Queste tavole sono realizzate con diverse pietanze che vanno dai lampascioni alle “rape”, dai “vermiceddhri” (tipo di pasta con ceci) al pesce fritto e lo stoccafisso, dalle pittule alle cartellate e “purciddhruzzi”, dal pane a forma di grossa ciambella ai finocchi e alle arance.
Alcuni di questi cibi hanno un valore simbolico e rituale: la pasta e ceci per i colori bianco e giallo rappresenta il fiore narciso, il pesce fritto il Cristo, le cartellate le fasce di Gesù Bambino, mentre lo stoccafisso, un tempo, era il cibo delle grandi occasioni festive.
Il tutto è consumato a mezzogiorno del 19 marzo dai cosiddetti “santi” impersonati da amici o parenti delle famiglie che decidono di “fare la tavola”. I partecipanti vanno da un numero minimo di tre (San Giuseppe, Gesù Bambino e la Madonna) a un numero massimo di tredici, sempre comunque di numero dispari.
Per la tavola da cinque elementi, Sant’Anna, e San Gioacchino; a quella da sette Sant’Elisabetta e San Giovanni; a quella da nove San Zaccaria e Santa Maria Maddalena; da undici Santa Caterina e San Tommaso; infine, a quella da tredici, San Pietro e Sant’Agnese.
I ‘’santi’’ dopo aver ricevuto la Comunione in Chiesa e la confessione in rispetto della celebrazione, si dispongono intorno a San Giuseppe che è a capo tavola ed impugna un bastone foderato di carta con un mazzolino di fiori legato in cima pugno.
Tutto avviene recitando il Rosario e ad ogni portata si intercala la litania “San Giuseppe prega per noi” perché il Santo accolga e soddisfi le richieste della devota.
Il Santo Patriarca dà inizio al pranzo battendo un colpo di bastone sul pavimento, e segnala la fine del pasto con due colpi di forchetta sul piatto, per consentire la recitazione della preghiera successiva.
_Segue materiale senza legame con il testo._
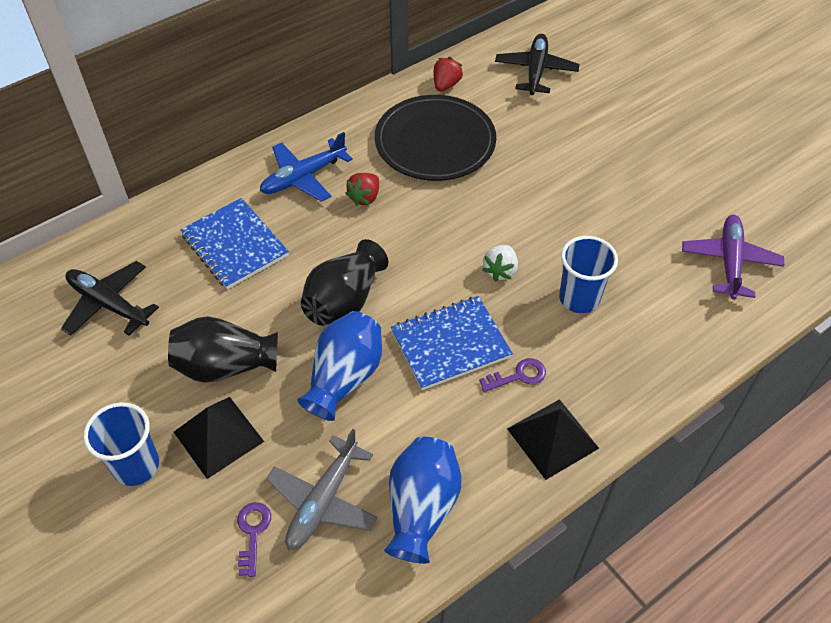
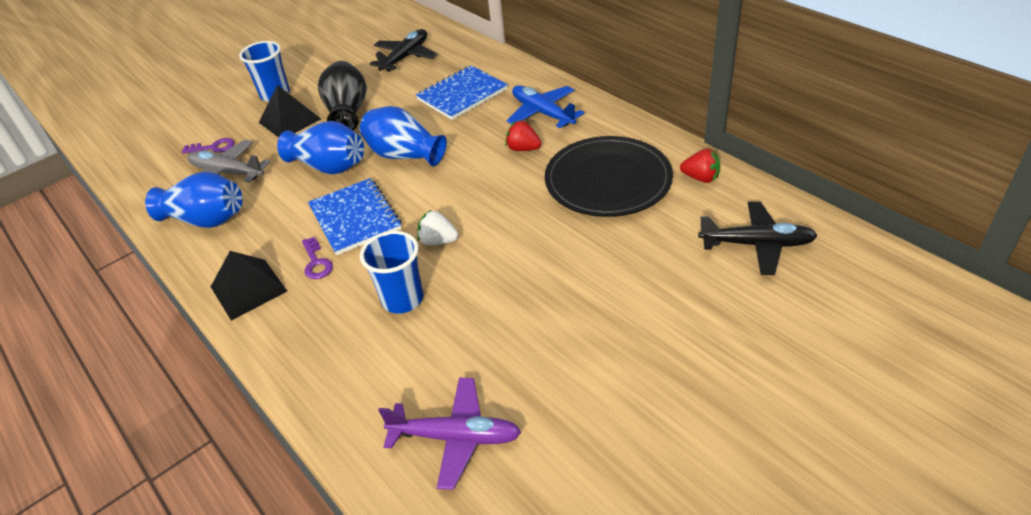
camera: 90 degrees right, 10 degrees down
(344, 301) = (404, 155): black vase -> blue vase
Così per gli altri, perché è obbligatorio assaggiare tutto.
Per finire, la devota consegna ai rispettivi Santi grossi pani vuoti al centro, ognuno contrassegnato da un simbolo diverso; per San Giuseppe il bastone, per Gesù Cristo la Trinità e per la madonna la Corona del Rosario.
Un evento religioso che non ha eguali in tutto il territorio italiano, che tiene alla valorizzazione della nostra terra e la riscoperta semplice delle nostre radici culturali.